You are not logged in.
Pages: 1
EDIT: for anyone else with similar goals / questions as mine, this thread would suggest that the archlinux distro is not appropriate for meeting these goals (at present), and the community - at least as represented in this thread - is even quite hostile to the goal. But Gentoo and NetBSD both have clear policies against LLM-generated code and may be good alternatives. Fedora reportedly also has policies on disclosing any AI-generated content. Original post below.
I'm curious whether there are any policies on "AI-generated" code used among arch devs particularly whether there are guidelines about including / not-including such content in main repo packages.
I am not (presently, in this thread) looking for discussion on the merits or concerns of such inclusion. But for transparency, my personal goal is to avoid any "AI" generated code or software from "AI-assisted" coding. I feel this goal could be analogous to some users preferring a purely free / libre system; for that goal we'd note that arch linux would not likely be a good choice, but Parabola could be a suitable alternative.
For those with the goal of avoiding "AI" content in their software are there any similar options / recommendations for using arch linux or alternative distros that do have rigorous policies on the topic?
---
Note I put "AI" in quotes for multiple reasons which are beyond the scope of this topic. Semantic arguments about that term are out of scope for this discussion. Feel free to replace any use of "AI" in this post with "LLM" or any / all specific examples of the LLM-backed coding assistant tools.

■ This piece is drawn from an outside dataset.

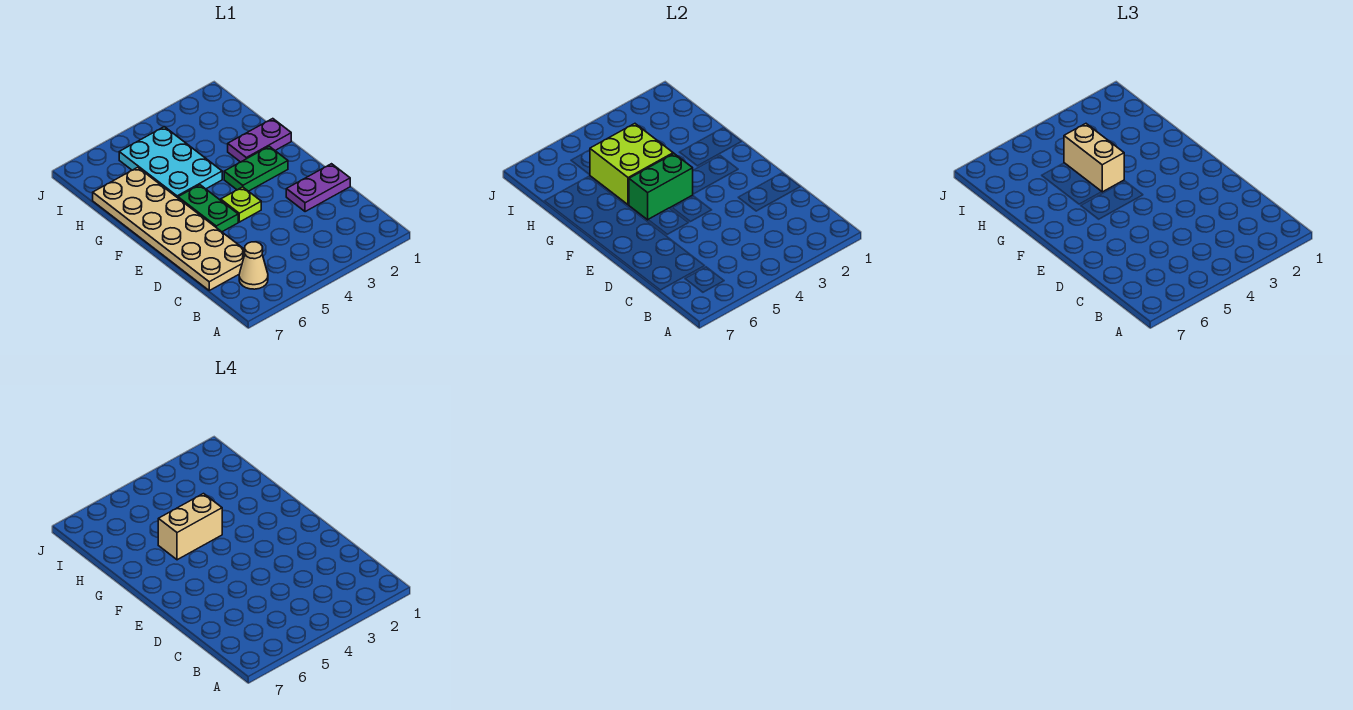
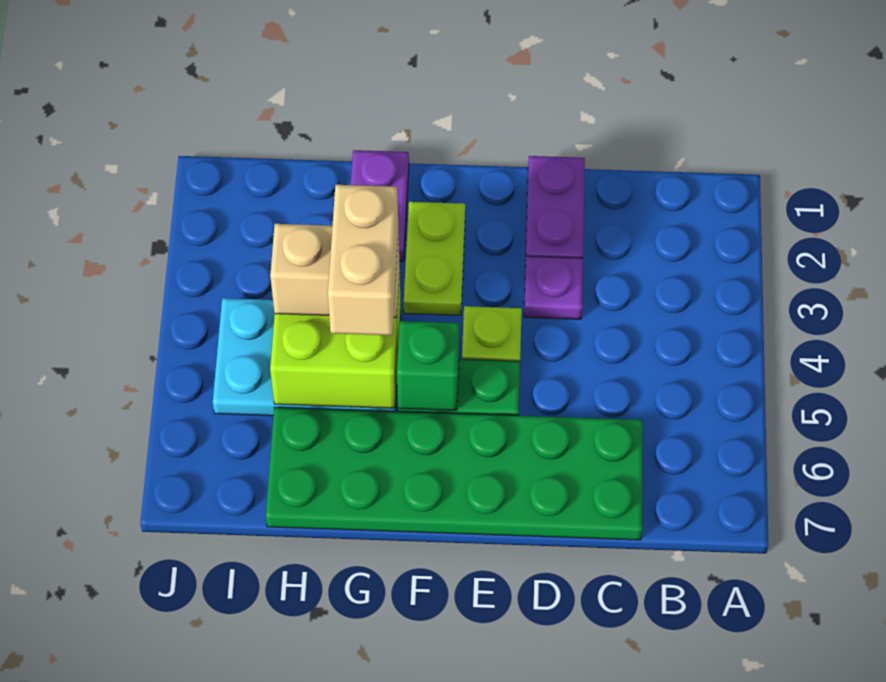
tan cone B6 level 1 -> none
tan plate C6:H7 level 1 -> green plate C6:H7 level 1
none -> purple plate D3 level 1
green plate F2:F3 level 1 -> lime plate F2:F3 level 1
green brick F4:F5 level 2 -> green brick F5 level 2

Last edited by Trilby (Today 17:31:45)
"UNIX is simple and coherent" - Dennis Ritchie; "GNU's Not Unix" - Richard Stallman
Offline
People really need to understand this thing isn't A.I. and it's just a glorified search engine. Definitely need to stay clear off fully generated and no human in the middle to check it.
Offline
You mean the packaged software would be AI-free, not any archlinux projects?
Any promise of 100% made by real human fools would have to be an extension of such promise made for every packaged project what doesn't sound realistic (even if purely going by blind trust, you're not getting such commitments from each and every small project)
Any policy of "we don't tolerate LLM generated code" (ie. flag for removal) would get you into a tough spot when some critical project accepts LLM generated code (arch doesn't apply downstream patches, so the only fix would be a fork or complete substitution or feature loss) and you might have to make contentious calls about what's considered LLM-generated (eg. when some dev uses an LLM to write some bulky code and the manually checks and fixes it - is that still LLM generated?)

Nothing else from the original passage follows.